Okay, so that’s how we will ask the user for the Slack channel, but the sensu-integrations.yaml also needs to define how to patch the sensu-resources.yaml with the user input. Here’s the relevant patch section:

channel-patch

This patch operation tells the catalog to take the value of the slack_channel prompt we just defined and use it as part of a new environment variable statement, added to the Slack handler resource in sensu-resources.yaml. The other patches involve adding the webhook URL, either as a secret reference or as an environment variable, depending on how the user answers the webhook URL prompt.

Prompt and patch, it’s like having a conversation with the original integration author to make sure you do the necessary customizations to the resource configuration for your environment. This approach solves a long standing problem with communicating operator wisdom between Sensu community members. The prompt and patch syntax offers a simple way to have that conversation as part of the install process. With just a few lines of YAML, we can describe both required and optional customizations,giving less experienced users a guided path to get new monitoring workloads up and running in their environment.

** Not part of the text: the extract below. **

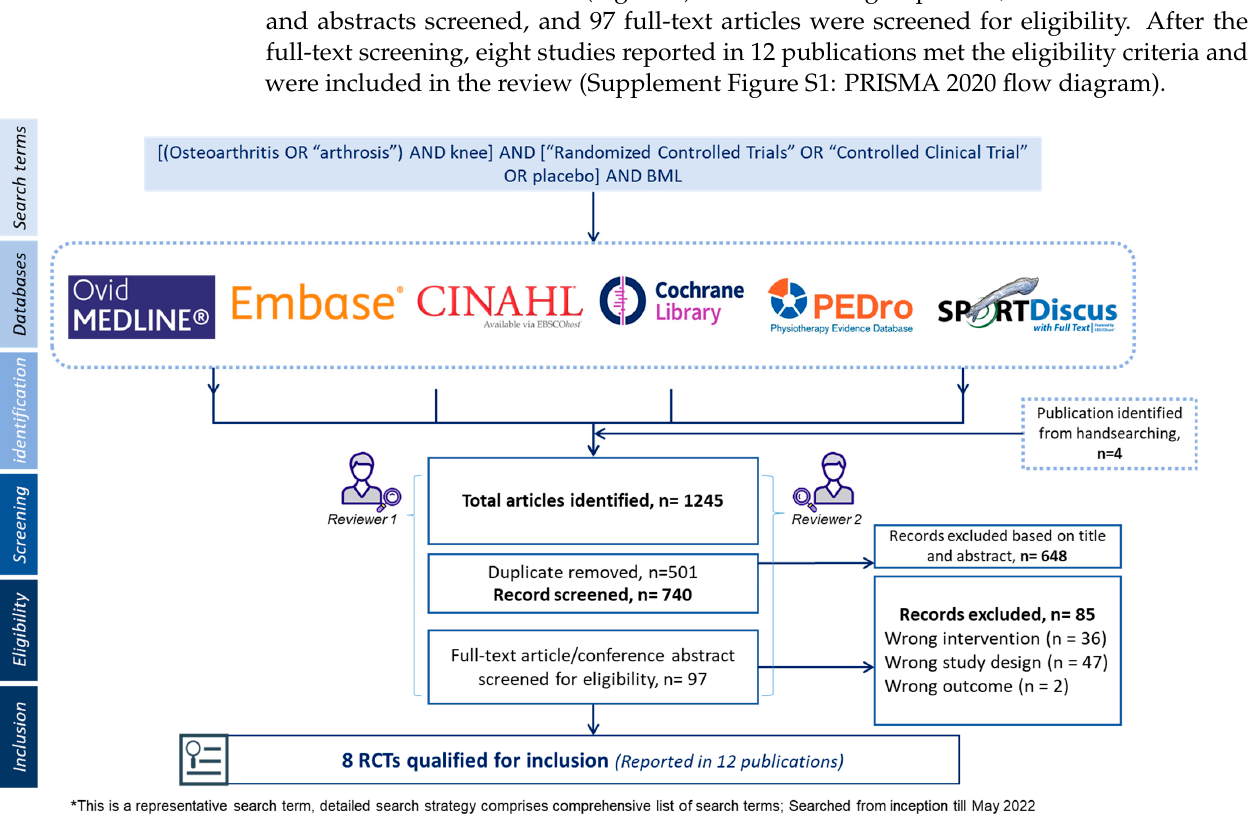
Figure 1. Flow chart describing method and inclusion of studies.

And this is just the start! One of the hardest parts of transferring operator wisdom has always been how to handle sensitive information – like the Slack webhook URL. We can tackle this with catalog integrations too! Take a look at the prompt for the slack_webhook_url. It’s not as simple as the slack_channel question, because we have to guide users through a more nuanced set of choices with regard to where sensitive data is stored, but it is possible to do in this framework.

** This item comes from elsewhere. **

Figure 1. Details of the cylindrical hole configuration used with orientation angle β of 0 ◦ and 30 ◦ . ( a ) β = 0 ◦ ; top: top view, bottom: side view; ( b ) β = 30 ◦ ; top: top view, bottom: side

Sensitive information like secrets are some of the hardest things to talk someone through in a community discussion, even in synchronous discussion channels. No experienced user wants to see someone they are helping accidentally leak sensitive info, when they were just intending to get validation from an expert on the edits they were making. With the catalog integration system,we now have a way to express this dialog, and be much more confident that the correct resource attributes are patched, reducing possible human errors.  We’re working on simplifying this even further, requiring even less YAML to describe prompts for secrets. It’s a difficult problem, because we want to encourage users to handle sensitive information in a secure manner. But we’re confident we can iterate on the catalog-api and simplify secrets customization even further. Stay tuned, definitely more to come on that!

Wrap Up

I hope you enjoyed this high-level introduction to the implementation details behind the Sensu Integration Catalog. There’s a lot more under the hood than we can cover in a single blog post, so stay tuned for Part 2. In the interim, please take a look around the official integration catalog repository, and give the integration install process a try. You can use the Sensu Workshop’s containerized environment to spin up a testing environment for Sensu in Docker (or Podman) where you can test drive the integrations. In the next blog post, we’ll do a deep dive into the developer tooling, and walk through the process of developing an integration and submitting it to the open source integration catalog.